Swap "removeServer" for "deleteServer" throughout the listing below and reproduce it with nothing else altered. Omit the pictures from your answer.
------------------------------
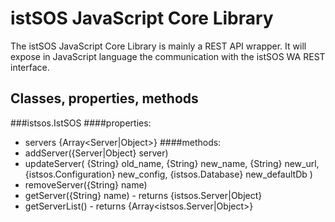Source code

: # istSOS JavaScript Core Library

The istSOS JavaScript Core Library is mainly a REST API wrapper. 
It will expose in JavaScript language the communication with the istSOS WA REST interface.

## Classes, properties, methods

###istsos.IstSOS
####properties:
* servers {Array<Server|Object>}
####methods:
* addServer({Server|Object} server)
* updateServer(
    {String} old_name, 
    {String} new_name,
    {String} new_url,
    {istsos.Configuration} new_config,
    {istsos.Database} new_defaultDb
)
* removeServer({String} name)
* getServer({String} name) - returns {istsos.Server|Object}
* getServerList() - returns {Array<istsos.Server|Object>}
------------------------------
▸ Task result
Source code

: # istSOS JavaScript Core Library

The istSOS JavaScript Core Library is mainly a REST API wrapper. 
It will expose in JavaScript language the communication with the istSOS WA REST interface.

## Classes, properties, methods

###istsos.IstSOS
####properties:
* servers {Array<Server|Object>}
####methods:
* addServer({Server|Object} server)
* updateServer(
    {String} old_name, 
    {String} new_name,
    {String} new_url,
    {istsos.Configuration} new_config,
    {istsos.Database} new_defaultDb
)
* deleteServer({String} name)
* getServer({String} name) - returns {istsos.Server|Object}
* getServerList() - returns {Array<istsos.Server|Object>}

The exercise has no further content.